# REQUIRED ACTION
Write the records out exactly, so that no picture remains in the copy.

Segment Start: RECORDS TO USE

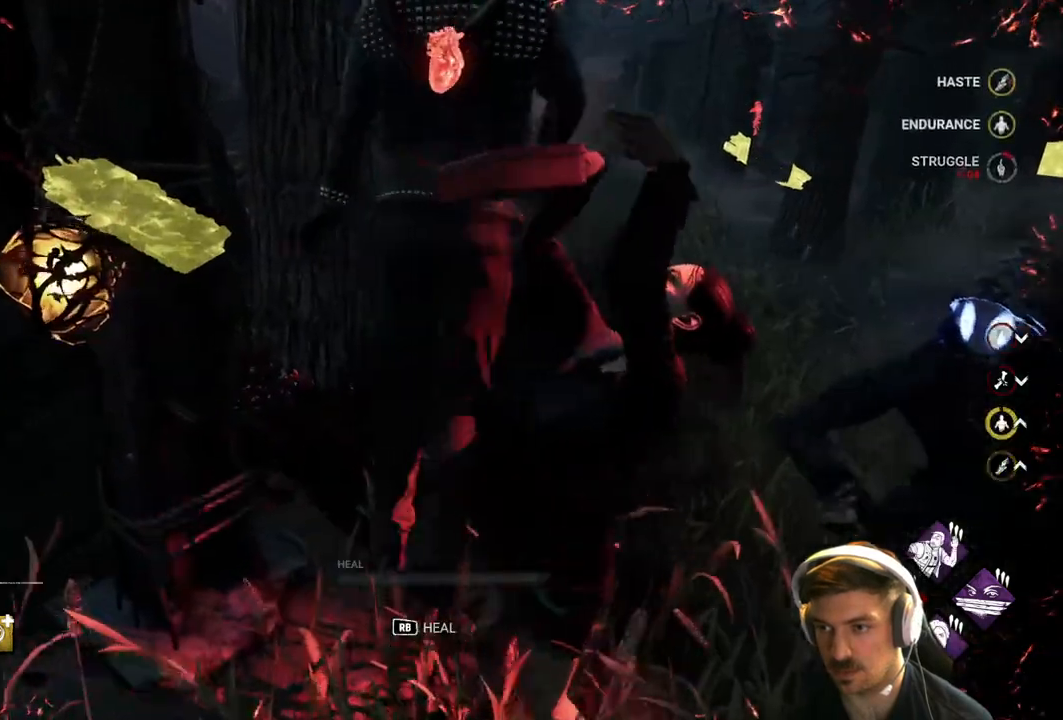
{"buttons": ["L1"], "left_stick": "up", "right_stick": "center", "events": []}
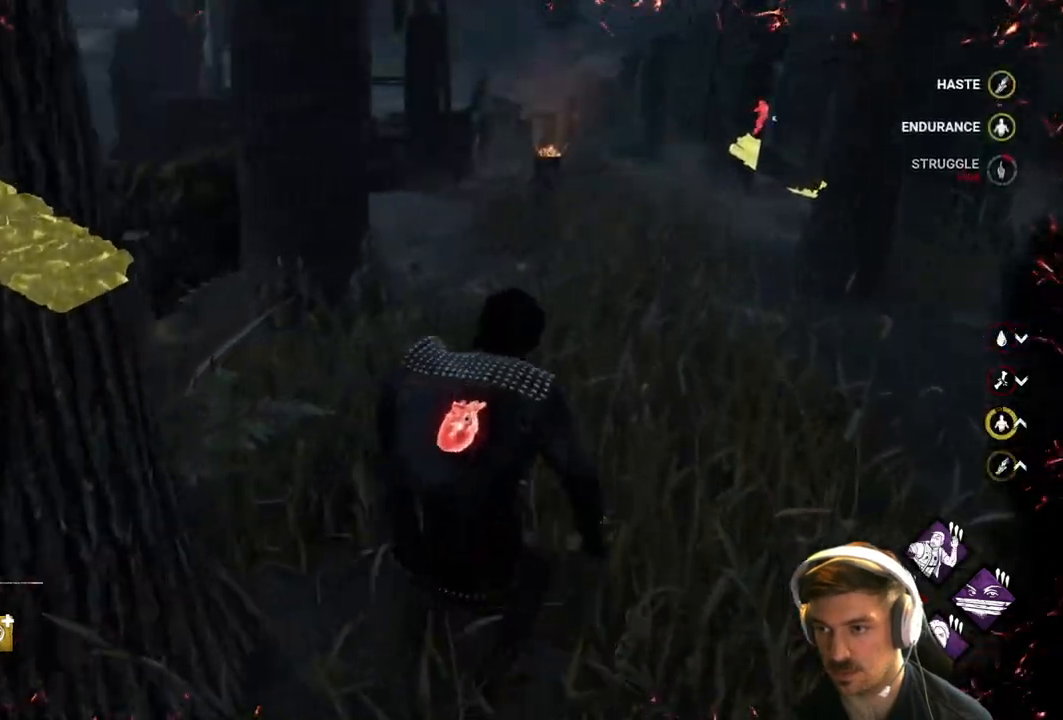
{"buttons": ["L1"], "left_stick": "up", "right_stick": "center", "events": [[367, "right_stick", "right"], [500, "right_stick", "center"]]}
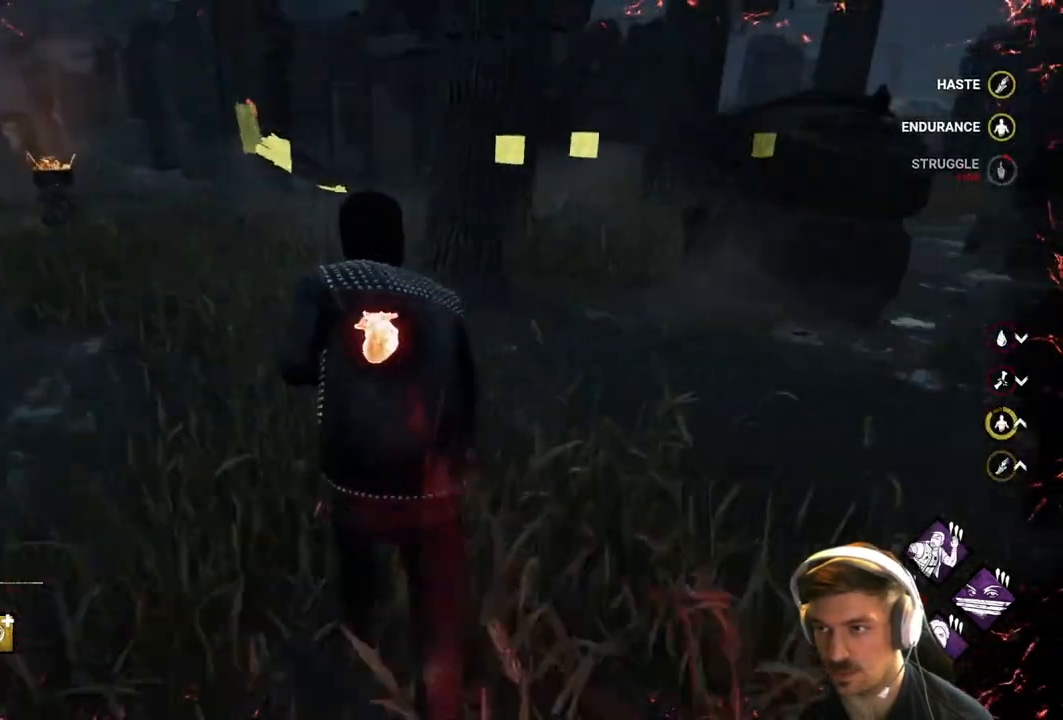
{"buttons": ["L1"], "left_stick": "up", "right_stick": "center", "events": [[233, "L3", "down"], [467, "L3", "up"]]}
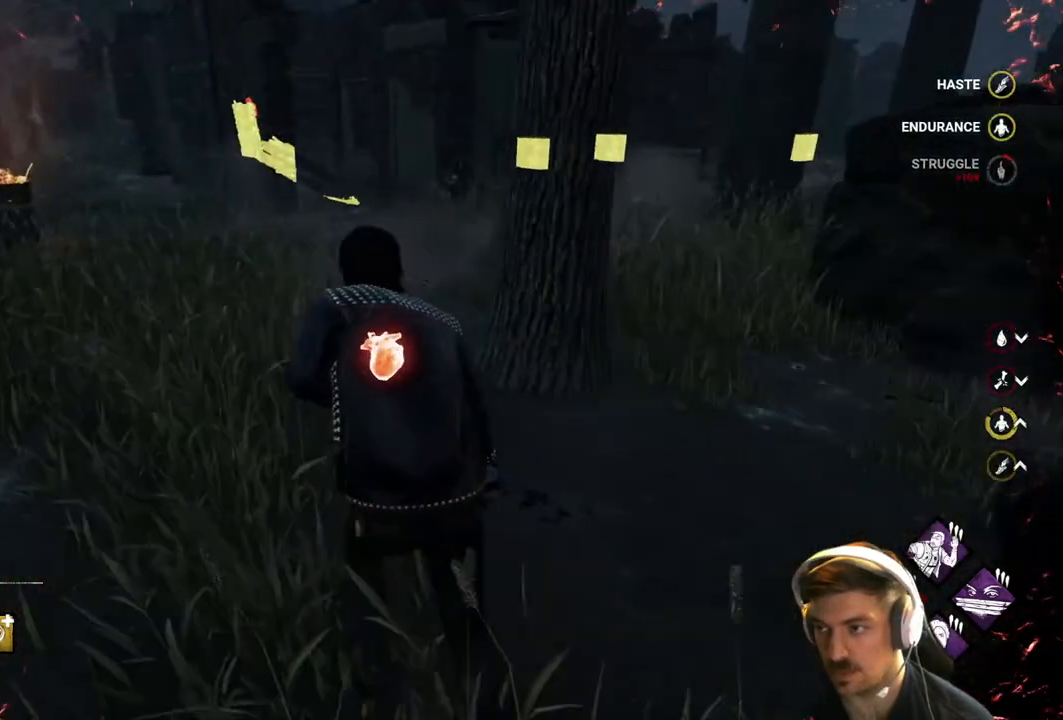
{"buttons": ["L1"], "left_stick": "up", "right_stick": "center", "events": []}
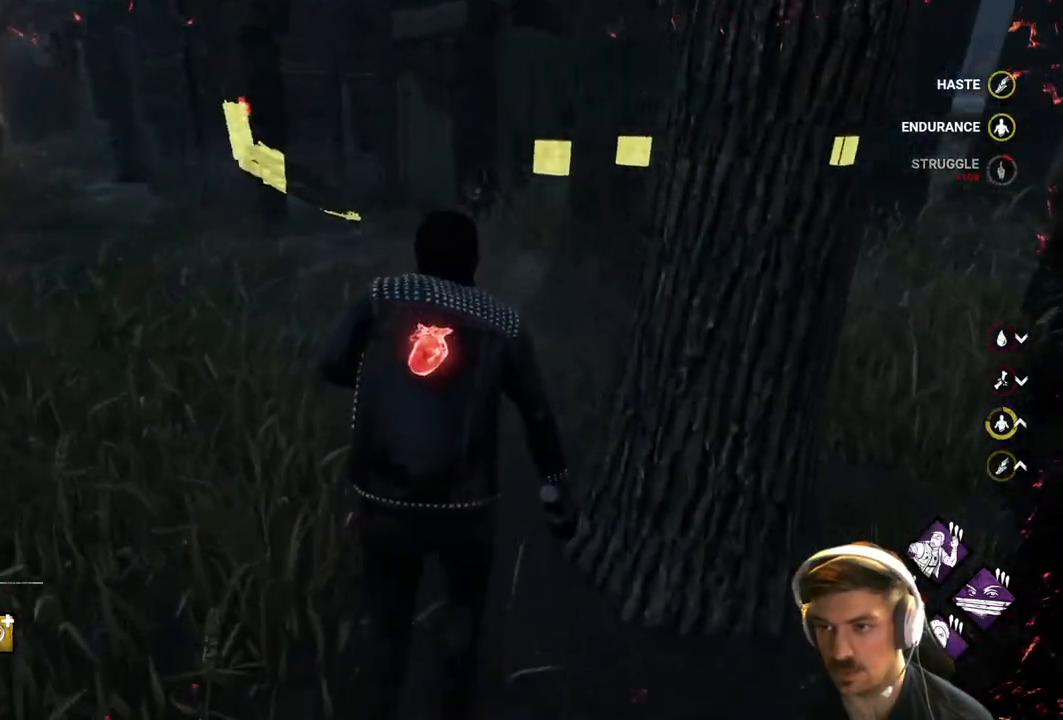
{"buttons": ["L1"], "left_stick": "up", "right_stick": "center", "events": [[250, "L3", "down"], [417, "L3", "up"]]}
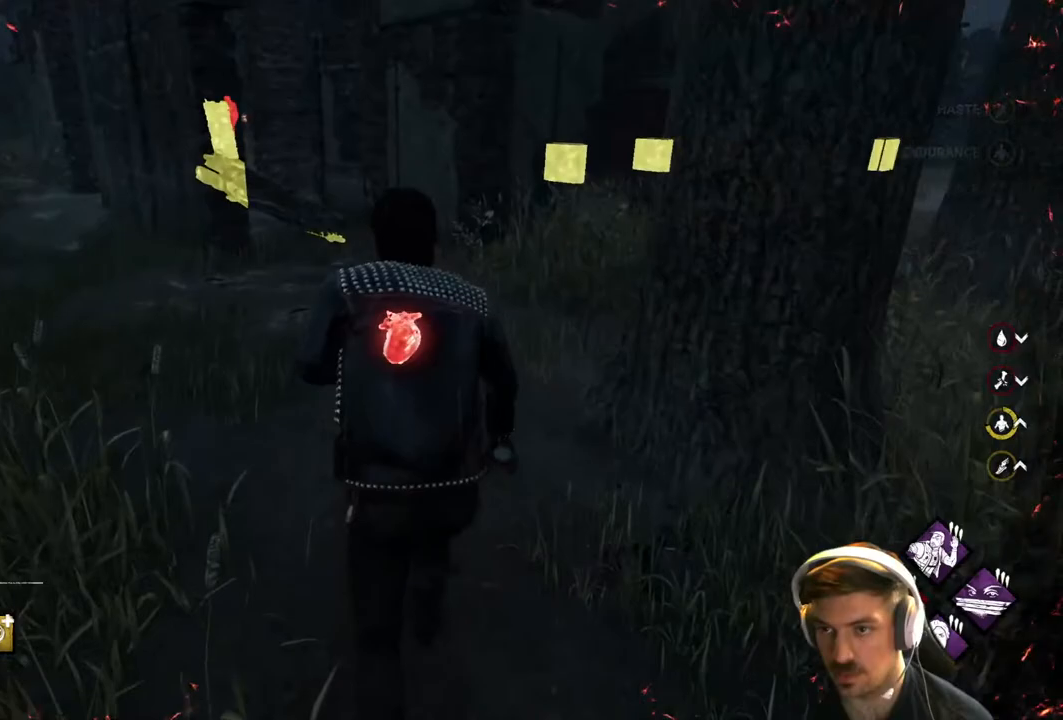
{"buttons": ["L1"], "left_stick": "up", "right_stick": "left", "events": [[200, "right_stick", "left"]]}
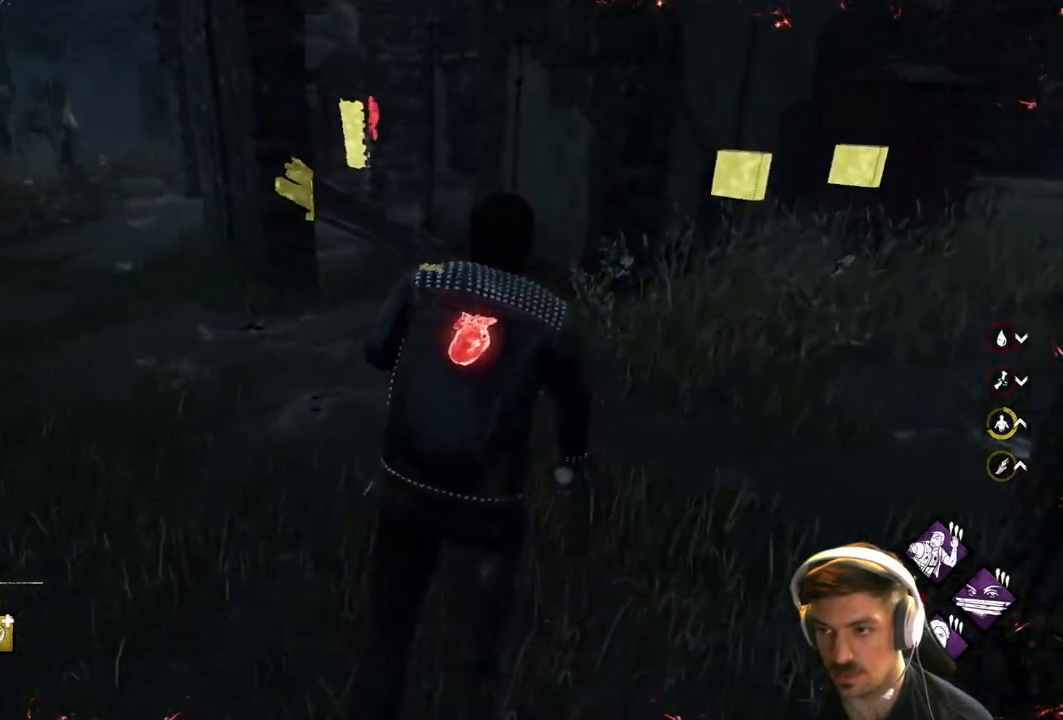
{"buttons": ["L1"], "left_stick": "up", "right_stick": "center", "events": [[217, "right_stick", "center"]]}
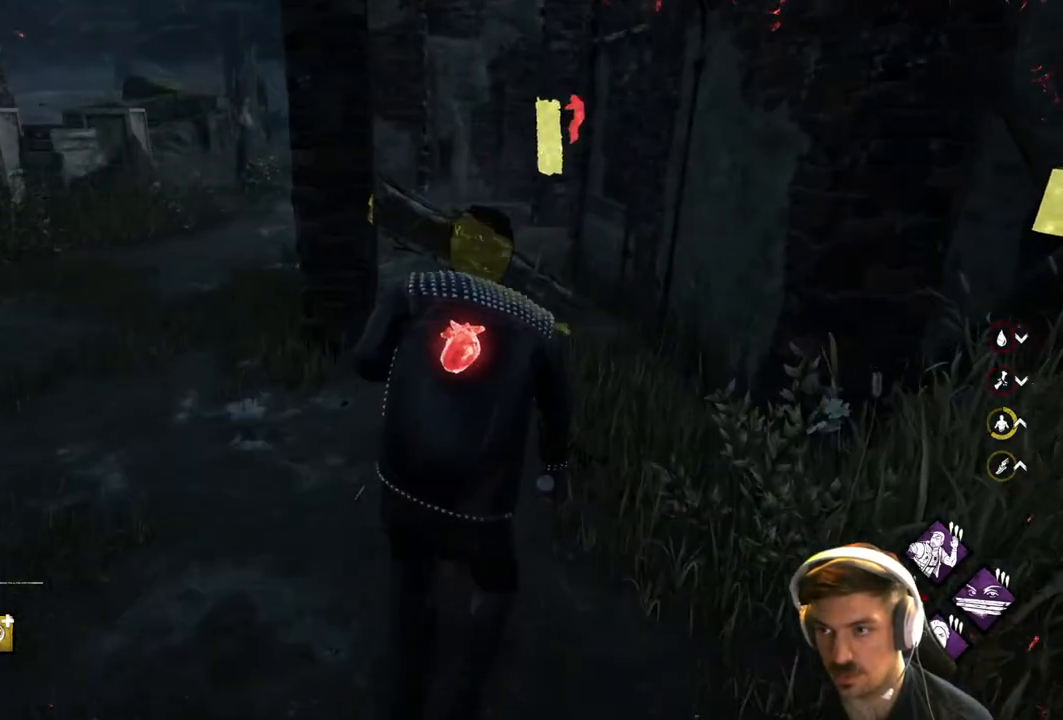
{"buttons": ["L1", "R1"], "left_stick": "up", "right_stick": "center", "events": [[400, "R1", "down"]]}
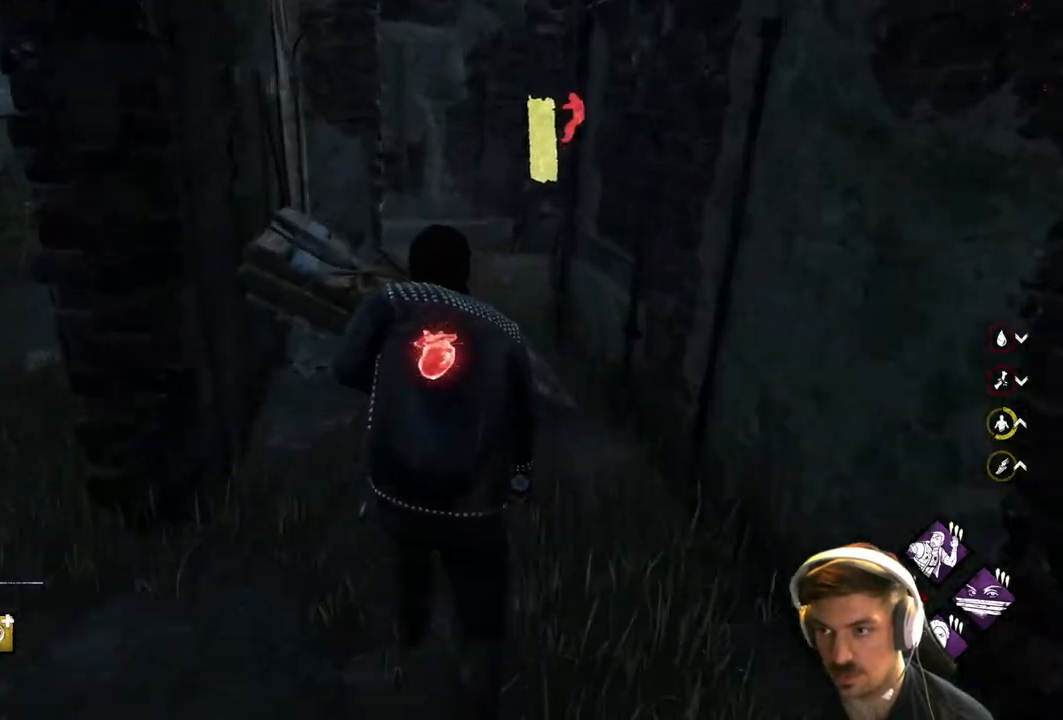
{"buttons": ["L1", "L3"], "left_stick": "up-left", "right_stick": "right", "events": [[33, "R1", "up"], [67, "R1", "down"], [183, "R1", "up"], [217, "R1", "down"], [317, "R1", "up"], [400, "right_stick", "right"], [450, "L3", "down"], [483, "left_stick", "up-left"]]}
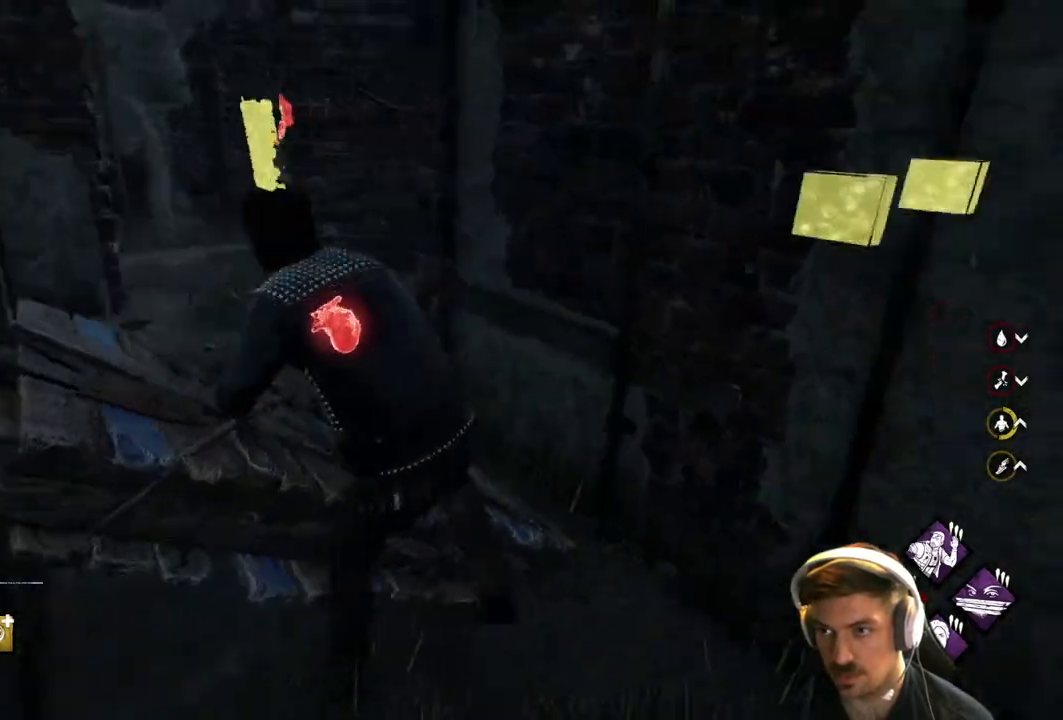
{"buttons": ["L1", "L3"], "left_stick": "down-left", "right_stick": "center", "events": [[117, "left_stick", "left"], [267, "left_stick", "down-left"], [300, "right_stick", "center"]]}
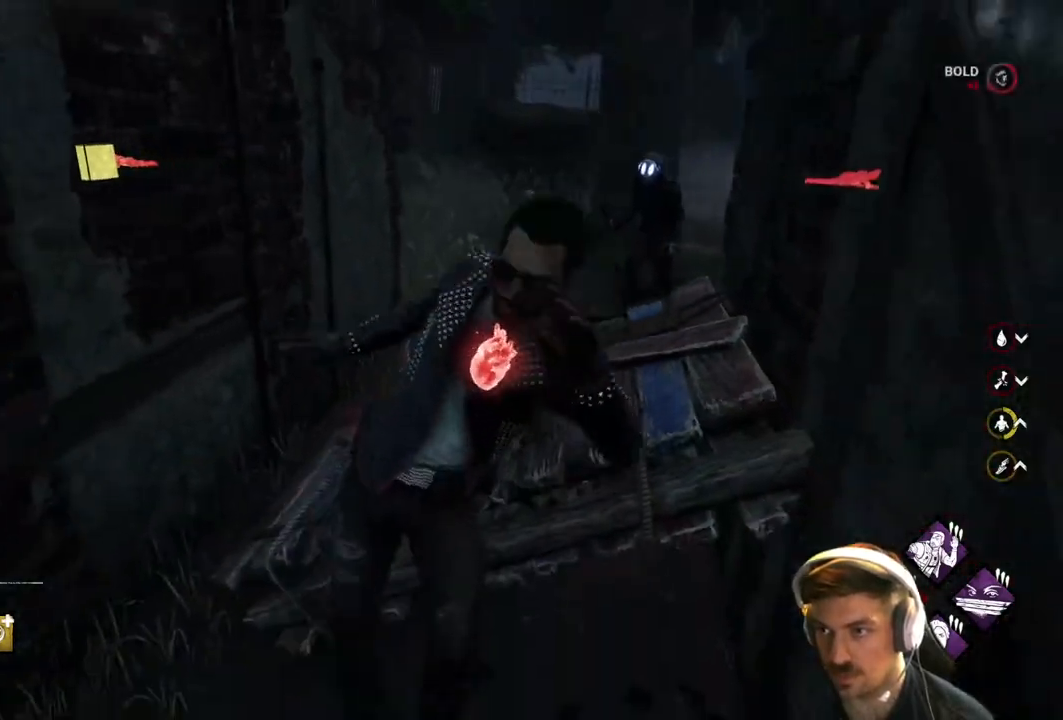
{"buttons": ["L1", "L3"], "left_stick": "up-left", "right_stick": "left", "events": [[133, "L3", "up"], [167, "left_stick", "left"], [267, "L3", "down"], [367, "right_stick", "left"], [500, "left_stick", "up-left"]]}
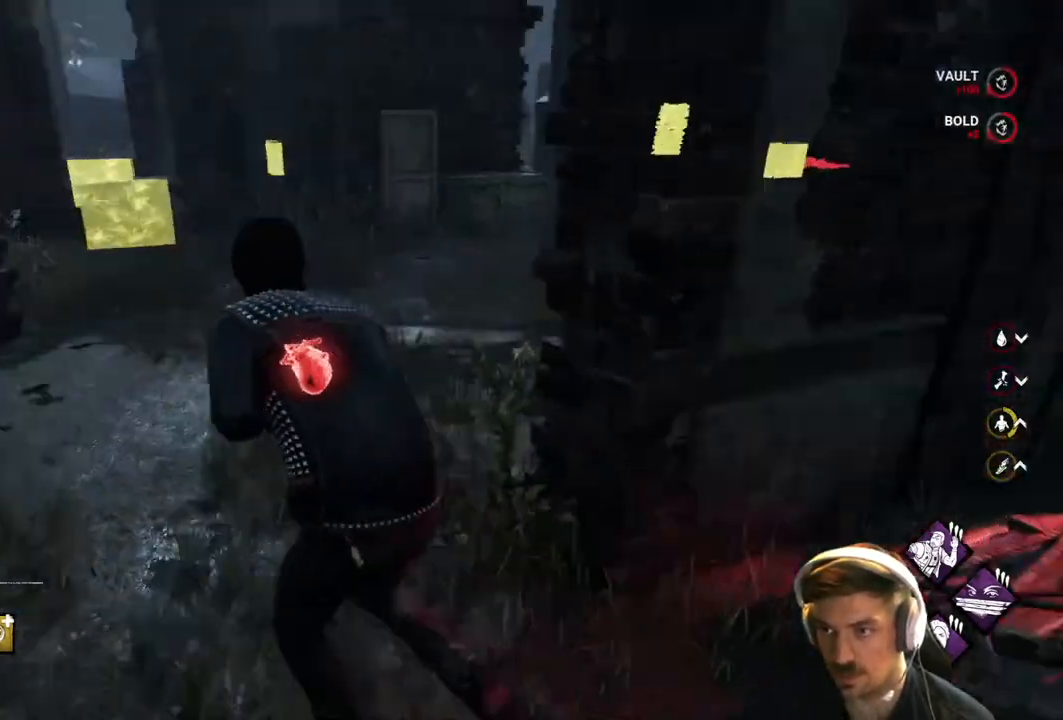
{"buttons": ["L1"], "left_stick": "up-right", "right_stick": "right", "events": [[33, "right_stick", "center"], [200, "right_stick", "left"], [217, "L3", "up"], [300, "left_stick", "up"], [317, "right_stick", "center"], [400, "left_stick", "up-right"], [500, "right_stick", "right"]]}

Segment End: RECORDS TO USE

# OUTPUT OF THE EXERCISE
{"buttons": ["L1"], "left_stick": "up", "right_stick": "center", "events": []}
{"buttons": ["L1"], "left_stick": "up", "right_stick": "center", "events": [[367, "right_stick", "right"], [500, "right_stick", "center"]]}
{"buttons": ["L1"], "left_stick": "up", "right_stick": "center", "events": [[233, "L3", "down"], [467, "L3", "up"]]}
{"buttons": ["L1"], "left_stick": "up", "right_stick": "center", "events": []}
{"buttons": ["L1"], "left_stick": "up", "right_stick": "center", "events": [[250, "L3", "down"], [417, "L3", "up"]]}
{"buttons": ["L1"], "left_stick": "up", "right_stick": "left", "events": [[200, "right_stick", "left"]]}
{"buttons": ["L1"], "left_stick": "up", "right_stick": "center", "events": [[217, "right_stick", "center"]]}
{"buttons": ["L1", "R1"], "left_stick": "up", "right_stick": "center", "events": [[400, "R1", "down"]]}
{"buttons": ["L1", "L3"], "left_stick": "up-left", "right_stick": "right", "events": [[33, "R1", "up"], [67, "R1", "down"], [183, "R1", "up"], [217, "R1", "down"], [317, "R1", "up"], [400, "right_stick", "right"], [450, "L3", "down"], [483, "left_stick", "up-left"]]}
{"buttons": ["L1", "L3"], "left_stick": "down-left", "right_stick": "center", "events": [[117, "left_stick", "left"], [267, "left_stick", "down-left"], [300, "right_stick", "center"]]}
{"buttons": ["L1", "L3"], "left_stick": "up-left", "right_stick": "left", "events": [[133, "L3", "up"], [167, "left_stick", "left"], [267, "L3", "down"], [367, "right_stick", "left"], [500, "left_stick", "up-left"]]}
{"buttons": ["L1"], "left_stick": "up-right", "right_stick": "right", "events": [[33, "right_stick", "center"], [200, "right_stick", "left"], [217, "L3", "up"], [300, "left_stick", "up"], [317, "right_stick", "center"], [400, "left_stick", "up-right"], [500, "right_stick", "right"]]}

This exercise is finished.